In the background Jimmy Buffet's song “A Pirate Looks at Forty” played through speakers mounted over the deck. I thought, looking at Daniel, that this could be his theme song. “The cannons don't thunder, there's nothing to plunder.” Daniel seemed to feel out of time and place.
“When a lone guy with a boat hangs around the water much, word gets out and he's invited to do a little job here and there. If he's interested.”
I was relaxed, relishing the tastes in my mouth. Then I sat up straight. “Daniel, you're not working with them?” I set my hands on either side of my chair, ready to push back and clear out.
“No, of course not. The damage to humanity is fierce.” He was quick to reassure me. “But I was approached. I reported that to friends I'd made in the coast guard, while I trained at Chapman.”
He took a bite. “That's how I learned the Mennonites have begun moving their product into the States through Florida. That explained the surveillance and Parson's approach. But now”—he opened his palms—“I'm on hold. Can't move in any direction. Need to stay put to convince the feds I'm straight, while sitting like a duck in water for Parson and his contacts to implicate me. Jeter and I just hang loose.” He reached his hand down to his dog, lying between us on the floor, and rubbed his ears.
We were quiet for a moment. Burl Stocker, at the bar inside, was lifting a hip to pull out his wallet and pay his check.
Daniel's eyes cast out toward the go-fast boat. “Got to wait this out, but I'm getting restless.”
Overhead Jimmy Buffet was winding down: “Mother, mother ocean . . . An occupational hazard being . . . no occupation around.”
“You aren't guiding now?”
“Bit awkward taking out clients with an entourage following. I have only one client right now, a lawyer friend, who loves to fish and knows what's going on. He advises me.”
Our plates were removed. We passed on dessert, and Daniel asked for the bill.
“That's my story, Annie Teague.”
“So what now?”
“Like I said, I hang out, prove to these guys watching me that they don't need to watch me any longer. I'm clean and staying that way. And hope that Parson and the Mennonites leave me alone.”
“And if they don't, then what?”
“Then I'll need to relocate again. And the need could come up rather suddenly.” He tossed some bills on the small tray the waiter had left with the check.
Daniel drained his glass of wine. He nodded to the cell phones lying on the table. “Which one's yours?”
I flipped them both open. Different wallpaper. “This one.”
Daniel said, “Same, same. That's what they say in India.”

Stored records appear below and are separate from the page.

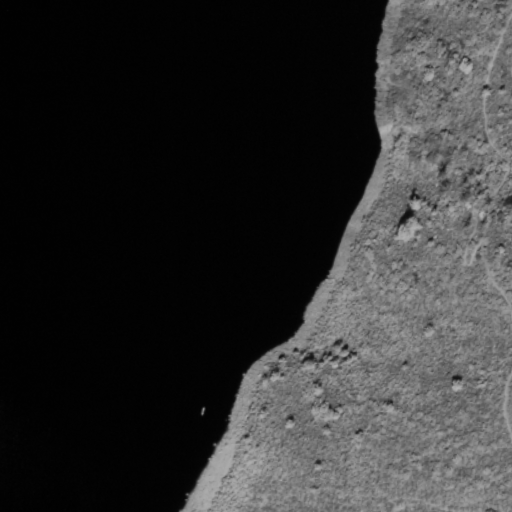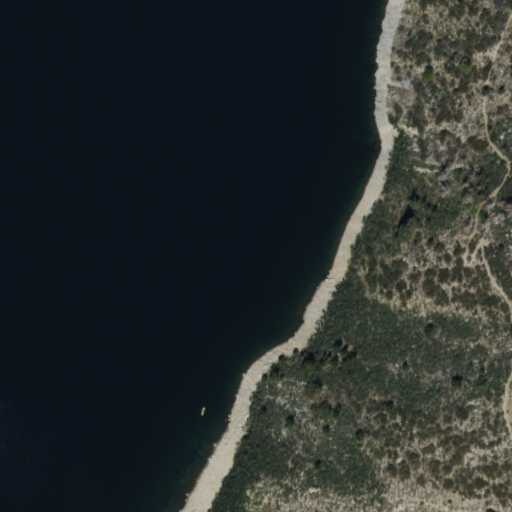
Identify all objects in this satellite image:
road: (467, 228)
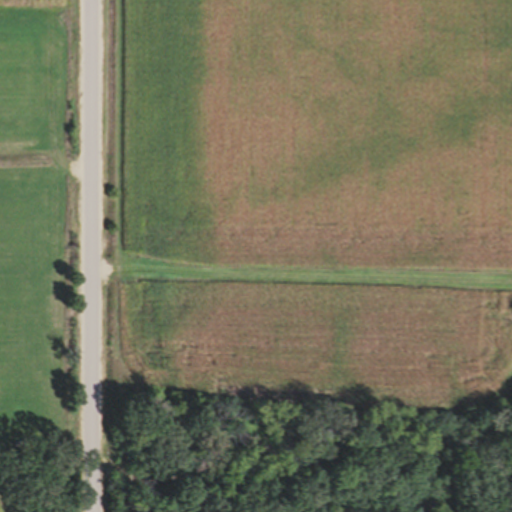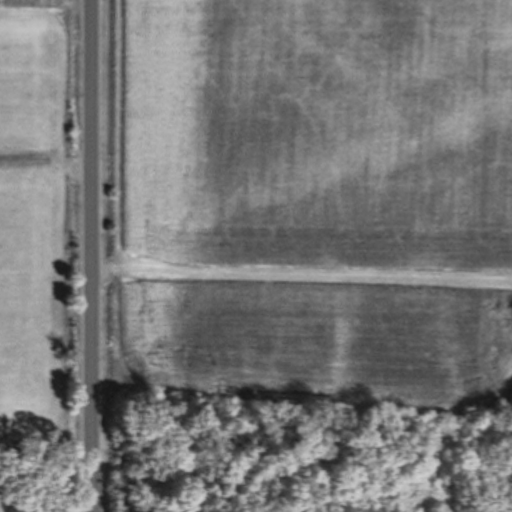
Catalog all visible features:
road: (92, 255)
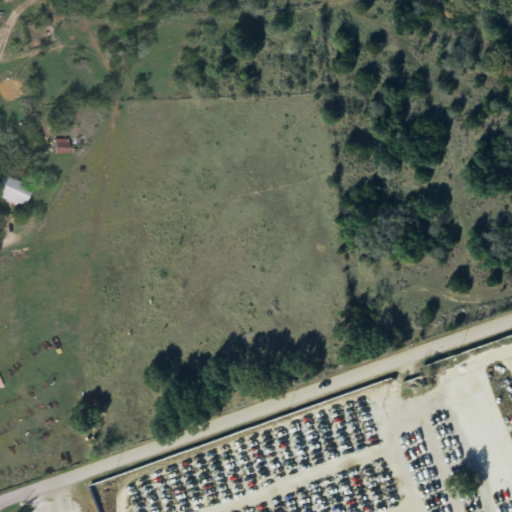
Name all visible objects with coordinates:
building: (13, 190)
road: (3, 235)
road: (255, 409)
road: (307, 420)
road: (398, 453)
road: (269, 472)
road: (335, 488)
road: (390, 503)
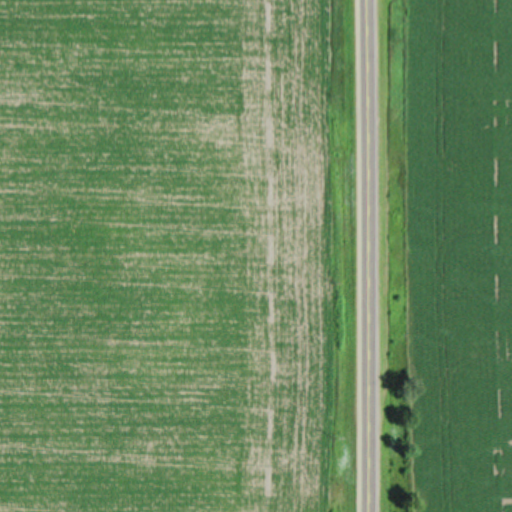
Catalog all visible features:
road: (368, 256)
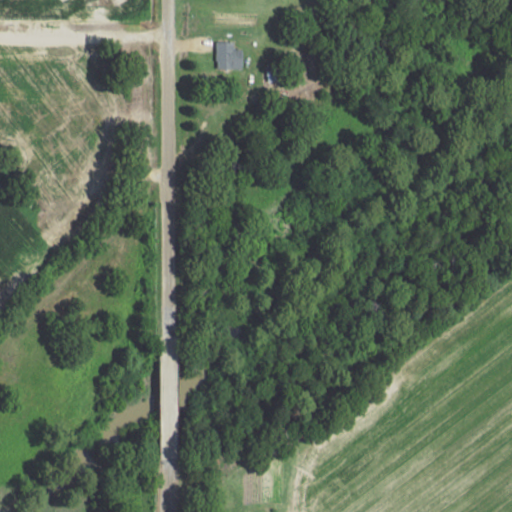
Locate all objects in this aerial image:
road: (153, 1)
road: (56, 10)
building: (228, 56)
road: (170, 255)
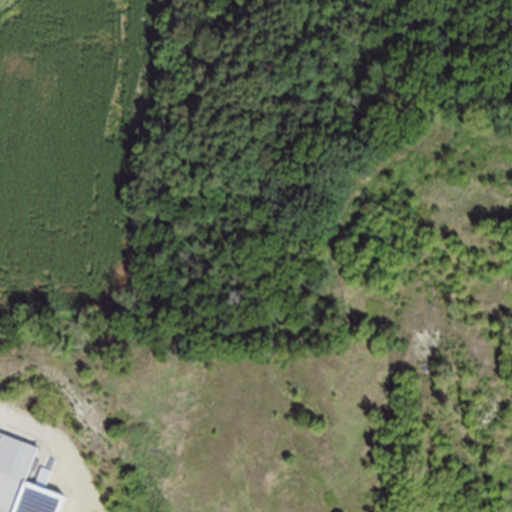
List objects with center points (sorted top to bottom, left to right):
quarry: (448, 287)
road: (62, 443)
building: (13, 468)
building: (13, 469)
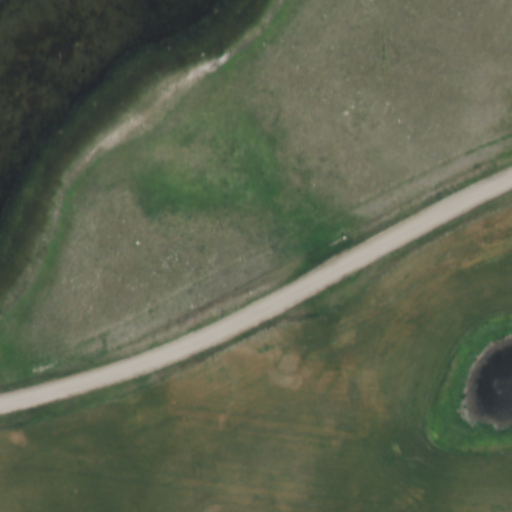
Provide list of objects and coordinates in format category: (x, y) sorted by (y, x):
road: (262, 304)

I took a final drink of ice water, and Daniel rose from his chair and waited as I scooted out of mine. “I watched a little boy come into Jamie's clinic with spots all over his arms and legs. He pointed to each one, trying to communicate with Jamie, saying, ‘Same, same.' ”
We headed for the steps down to the pier. “Your daughter sounds pretty special.”
“She is. I admire the hell out of her.”
Daniel waved to Stocker, who waited for us while propped against a piling on the pier.
Daniel continued. “I never lived with her and her mother, but the kid turned out to be this bighearted young woman, calm, sweet-natured. Doesn't seem to distinguish good from bad—and I don't mean the way I once didn't distinguish good from bad.” He laughed and I joined him.
“Jamie makes no judgments. She doctors everyone—monks in their clean orange robes, beggars in their dirty tatters, tourists in their L. L. Bean travel wear, donkeys, dogs.” He shook his head in admiration. “I watched her tenderly care for a woman beaten by her husband—broken arm and nose, bruises from being kicked—and just as tenderly care for the husband, who'd had his eye scratched in the battle.”